A Must Read for those of the Deep South
This book had the same impact on me as Rachel Carson's SILENT SPRING, but even more so, because ECOLOGY OF A CRACKER CHILDHOOD takes place in my own backyard.

Ray blends nature history with the story of her life, and you become aware that she really is a "child of the pines". Selected as the Best Non-Fiction Book of 2000 by Southern Book Critics Circle, ECOLOGY OF A CRACKER CHILDHOOD should be required reading in Georgia high schools.

astounding, evocative and transcendent memoir
Oooooooo-eeee. I cannot tell you the number of times you will pause while reading this extraordinarily sensitive and profoundly moving life-story. Some of your pauses will feature your face wreathed in smiles, for Janisse Ray's "Ecology of a Cracker Childhood" is a celebration of both place and family, and her finely-delineated family sketches and gloriously-rendered anecdotes and teeming with respect and affection for her family. Other pauses will find you, I am sure, hands on knees, weeping. For there is great pain in this book as well...the pain of a place that is gradually disappearing, the pain of understanding your place in that place, the pain of coming to grips with the flaws of your heritage.

One reviewer, Wes Jackson, said, "Janisse Ray is a role model for countless future rural writers to come." I believe that he understates Ms.

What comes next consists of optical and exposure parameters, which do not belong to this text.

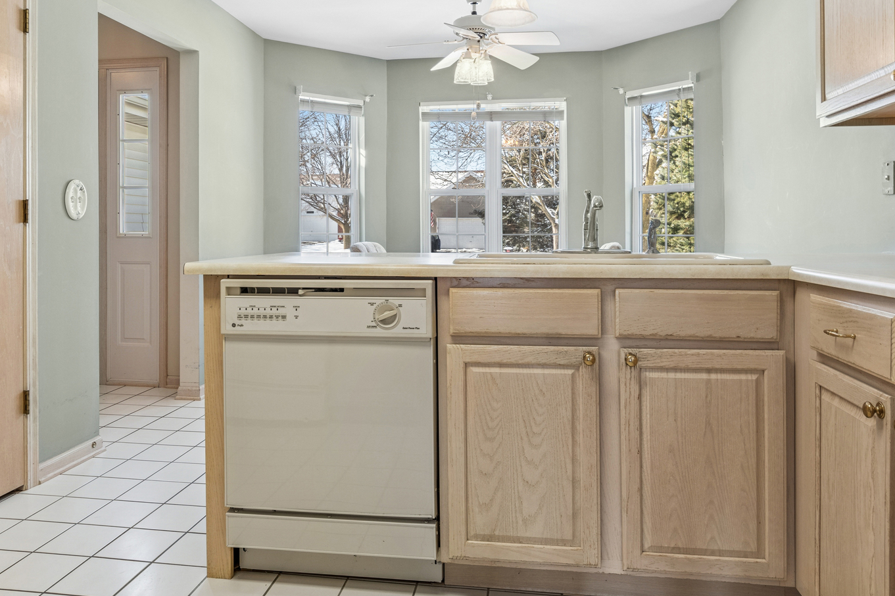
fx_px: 621
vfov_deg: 51.1
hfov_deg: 71.3
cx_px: 404
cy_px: 258
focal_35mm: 25
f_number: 8
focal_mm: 14
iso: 320
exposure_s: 1/25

Ray's importance. To tell the truth, she is a role model, plain and simple. It is my hope that this stirring memoir will vault her into our nation's consciousness and conscience. This daughter of a Cracker junkyard owner has a significant message to tell us, and her language is simply remarkable. Her verbal imagery is astounding; her precise descriptions -- of humans, flora and fauna -- are models of elegance.

I am willing to bet that there are more than a few readers who could only imagine the possible union of Ms. Ray and Rick Bragg ("All Over but the Shoutin'"). These two white Southerners have much to teach us about family, conscience, commitments and reverence of place.

"Ecology of a Cracker Childhood" will emerge as one of our century's most important works. Be glad to have read it when it first came out.